As the world-class luxury shoes designer Jimmy Choo said: “the right shoe can make everything different”. It seems the high heels now are not just women’s “last touch of elegance” (quoted of legend designer Coco Chanel), but also the weapons women are using to fight against the economy recessions.
IBM conducted a computer-based analysis project on billions of social media posts about about shoe trends, heels are about to go down. The report came out at 2011. In the report, the researchers claimed that the higher the heels, the worse off the Economy would be.
“Usually, in an economic downturn, heels go up and stay up – as consumers turn to more flamboyant fashions as a means of fantasy and escape,” said Dr. Trevor Davis, a consumer products expert with IBM Global Business Services. “This time, something different is happening — perhaps a mood of long term austerity is evolving among consumers sparking a desire to reduce ostentation in everyday settings.”
According to an article published by the Christian Science Monitor from CNBC wire, the several big recessions of the U.S. Economy in history have shown the correlation between the economy status and the height of the heels.
In the 1920s, women were wearing high-heel pumps and platforms to get their confidence back during the Great Depression. In the 1970s oil crisis, platforms came back en vogue as the low-heeled sandals of the late 1960s were cast aside. In the 1990s, the low, thick heels of the “grunge” period were replaced by “Sex and the City”-inspired stilettos just as the dot-com bubble burst.
From left to right: wall deco in 1920s; the popular platform shoes in 1970s; vintage stilettos from 1990s.
From the report published in 2011, an analysis of the four years (from 2008 to 2011) of social media showed that discussions of increasing heel height peaked towards the end of 2009, and declined after that. For example, key trend-watching bloggers between 2008 and 2009 wrote consistently about heels from five to eight inches, but by mid 2011 they were writing about the return of the “the perfect flat”. The sky-high heels were not gone yet; rather that, as the economy has bounced back a little, the bloggers were discussing as glamwear and not for the office or shopping trip.
As the statistic from the U.S. Bureau of Economic Analysis indicated , from the year of 2009 the U.S. economy slowly stepped into a recovery session.
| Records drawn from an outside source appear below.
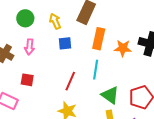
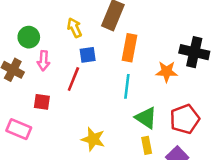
green circle: (25, 18) -> (29, 37), moved
orange star: (123, 48) -> (167, 72), moved
red line: (70, 81) -> (73, 79), moved

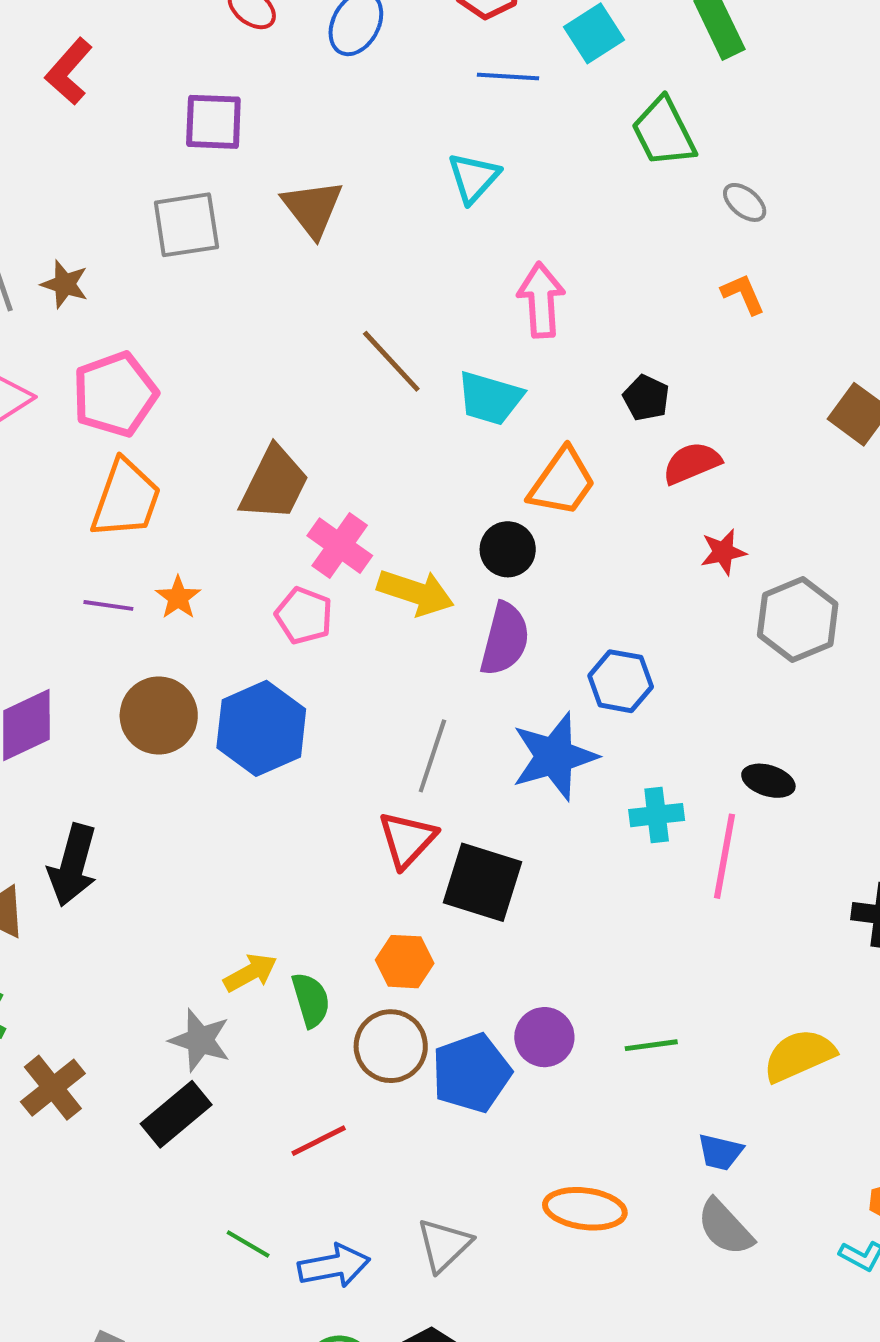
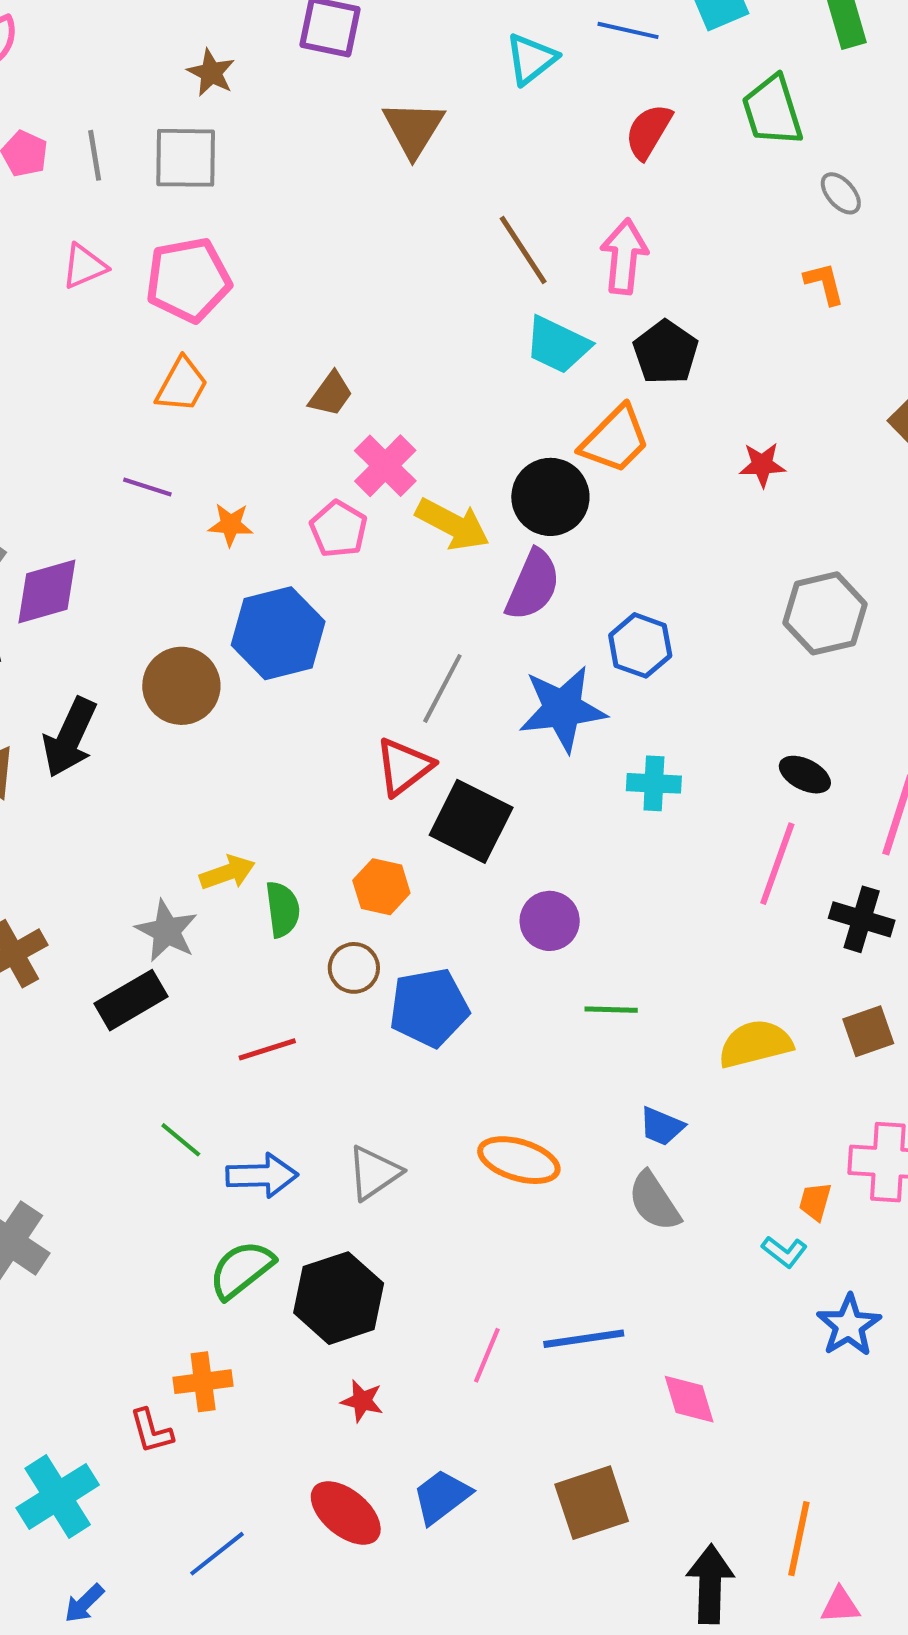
cyan triangle: (474, 178) -> (531, 59), moved
gray square: (186, 225) -> (186, 158), moved
brown star: (65, 284) -> (211, 73), moved
brown line: (391, 361) -> (523, 250), moved
black pentagon: (646, 398) -> (666, 352), moved, size x1.4
red semicircle: (692, 463) -> (648, 131), moved, turned -46
brown trapezoid: (274, 484) -> (331, 394), size x0.6
orange trapezoid: (126, 499) -> (182, 385), size x0.7
black circle: (508, 549) -> (550, 497), size x1.4
red star: (723, 552) -> (762, 465), moved
orange star: (178, 598) -> (231, 525), moved, turned 30
brown circle: (159, 715) -> (181, 686), moved
black ellipse: (768, 781) -> (805, 775), moved
pink line: (724, 856) -> (777, 864), moved
purple circle: (544, 1037) -> (550, 921), moved
brown circle: (391, 1046) -> (354, 968), size x0.7

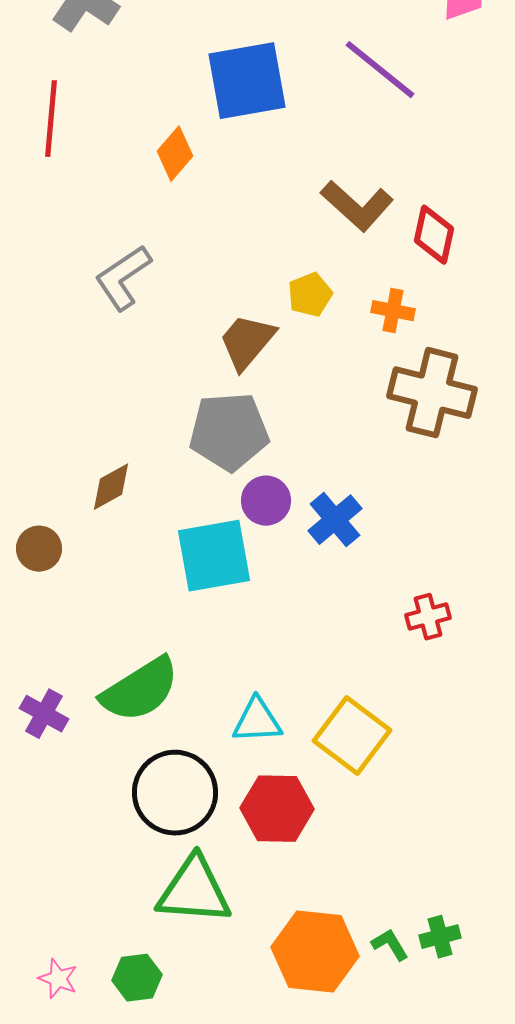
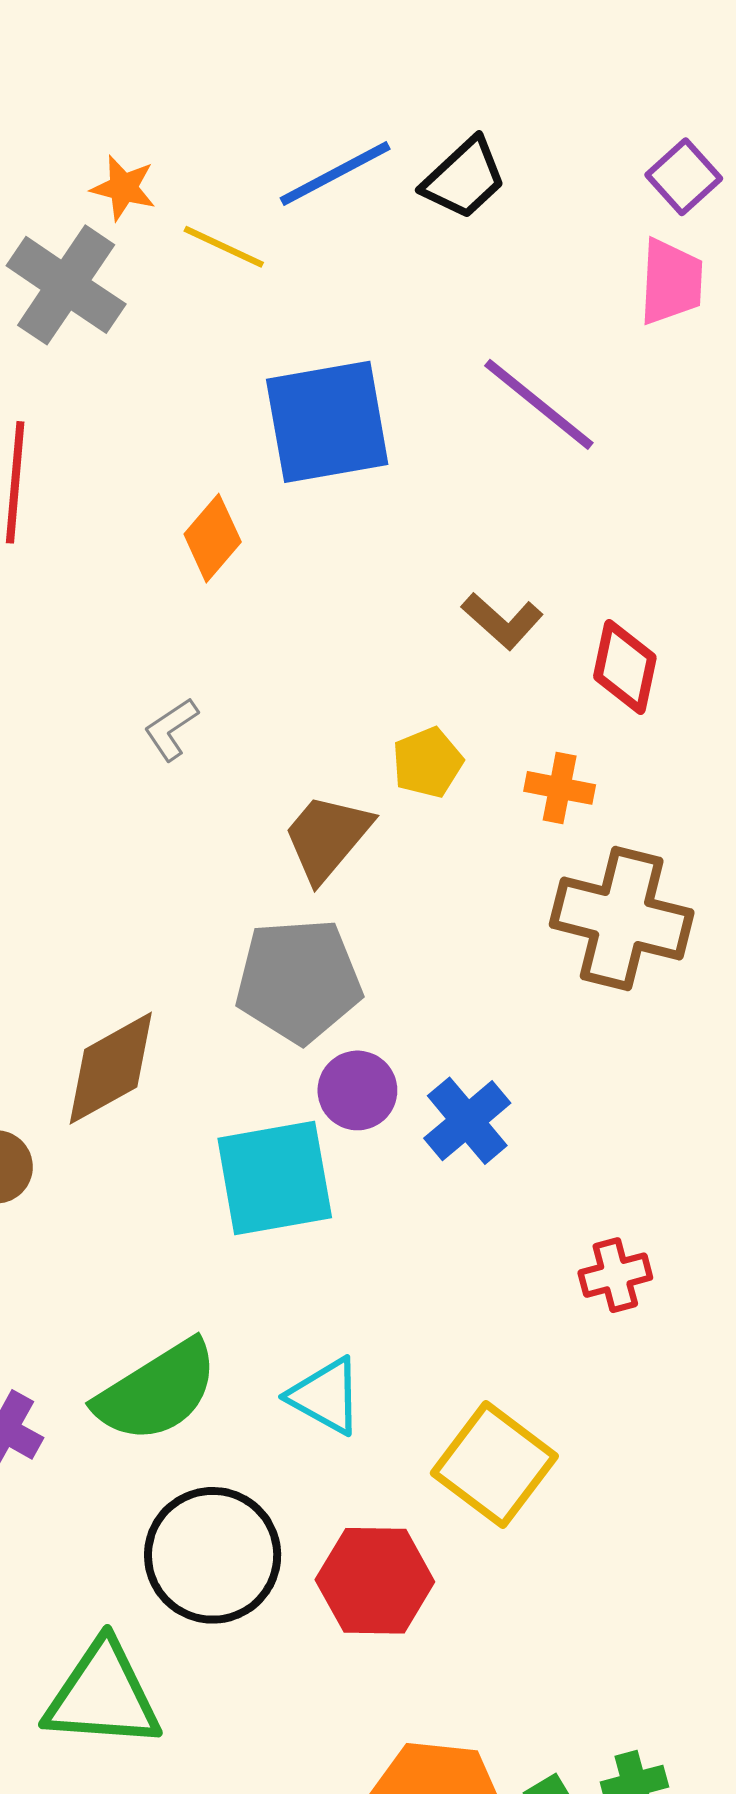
brown L-shape: (357, 206) -> (502, 621), size x0.7
gray L-shape: (123, 278) -> (171, 729), moved, size x0.6
brown diamond: (111, 487) -> (111, 1068), size x1.5
cyan triangle: (257, 721) -> (326, 1396), moved, turned 32
green triangle: (194, 891) -> (103, 1695), moved

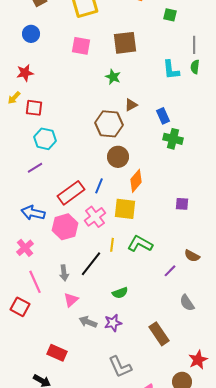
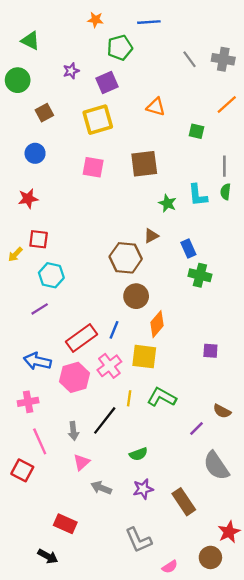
green star: (113, 77) -> (167, 203), moved
yellow arrow: (14, 98) -> (15, 254), moved
pink cross: (25, 248) -> (28, 402), turned 30
gray semicircle: (187, 303) -> (216, 466), size x1.5
purple star: (113, 323) -> (143, 489), moved

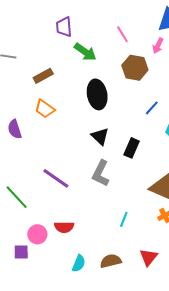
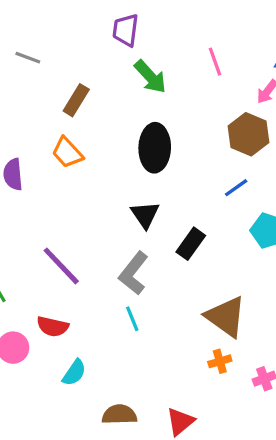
brown hexagon: (135, 68) -> (248, 134), moved
brown rectangle: (43, 76) -> (76, 100), turned -42
cyan line: (124, 219) -> (132, 319), moved, turned -56
red semicircle: (64, 227) -> (53, 327), moved
cyan semicircle: (79, 263) -> (74, 373), moved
The GDP grew at an annual 2.2% rate in the first three months of 2012, considerably slower than the 3.0% increase in 2011’s fourth quarter.
From the comparison and analysis for these two groups of statistics, there seems to be a kind of correlation between the economy growth and the change of women’s heel heights. Nevertheless, according to the Huffington Post, there could be other possible reasons for the dropping of heel heights.”Women may simply be ditching their heels in favor of a more pain-free walking experience, or, for once, low heels may actually indicate longer-term economic woes,” quoted from the Huffington Post’s article.
The Times Magazine responded to the newly-born High Heel Economic Index with a multimedia project: The Hazards (and Power) of Higher Heels, where the magazine tried to analyze the societal and economy reasons behind the changes of high heels.
Fashion trends have become popular economy indicators these days. Dated back to 1926, economist George Taylor came up with the Hemline Theory, which himself explained as when women wore shorter skirts to show off their expensive silk stockings during good economic times, but longer hemlines were more preferable to cover bare legs during a recession. In the 2000s, Leonard Lauder, the chairman of Estee Lauder companies, introduced the idea after noticing that lipstick sales jumped in the aftermath of 2001 terrorist attacks, according to The New York Times. He developed the scenario as the Lipstick Index, which indicated that women turn to less expensive indulgences, like lipstick, when they felt less confident about the future.
When talking about economy, people relate to numbers, analysis reports and charts. Nevertheless, something that seems not related to economy actually has its significance for the economy prediction. And wen it comes to shoes, perhaps they will be able to tell a lot.